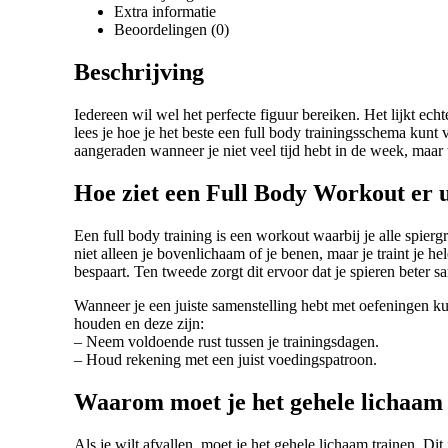
Extra informatie
Beoordelingen (0)
Beschrijving
Iedereen wil wel het perfecte figuur bereiken. Het lijkt ech
lees je hoe je het beste een full body trainingsschema kun
aangeraden wanneer je niet veel tijd hebt in de week, maar
Hoe ziet een Full Body Workout er u
Een full body training is een workout waarbij je alle spierg
niet alleen je bovenlichaam of je benen, maar je traint je he
bespaart. Ten tweede zorgt dit ervoor dat je spieren beter 
Wanneer je een juiste samenstelling hebt met oefeningen ku
houden en deze zijn:
– Neem voldoende rust tussen je trainingsdagen.
– Houd rekening met een juist voedingspatroon.
Waarom moet je het gehele lichaam
Als je wilt afvallen, moet je het gehele lichaam trainen. Dit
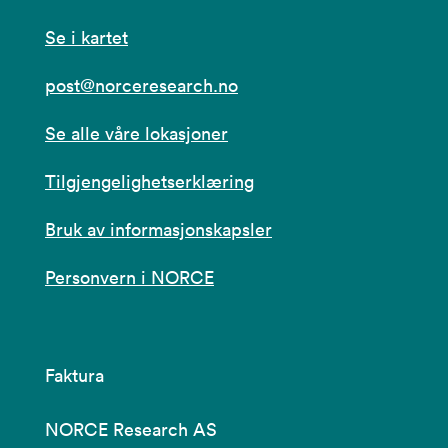
Se i kartet
post@norceresearch.no
Se alle våre lokasjoner
Tilgjengelighetserklæring
Bruk av informasjonskapsler
Personvern i NORCE
Faktura
NORCE Research AS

━━━━━━━━━━━━━━━━

■ Action item ■
From the opening line of the listing above through the line bearing "een juist voedingspatroon.", repeat each line exactly. Drop every picture.

■ Task response ■
Extra informatie
Beoordelingen (0)
Beschrijving
Iedereen wil wel het perfecte figuur bereiken. Het lijkt ech
lees je hoe je het beste een full body trainingsschema kun
aangeraden wanneer je niet veel tijd hebt in de week, maar
Hoe ziet een Full Body Workout er u
Een full body training is een workout waarbij je alle spierg
niet alleen je bovenlichaam of je benen, maar je traint je he
bespaart. Ten tweede zorgt dit ervoor dat je spieren beter 
Wanneer je een juiste samenstelling hebt met oefeningen ku
houden en deze zijn:
– Neem voldoende rust tussen je trainingsdagen.
– Houd rekening met een juist voedingspatroon.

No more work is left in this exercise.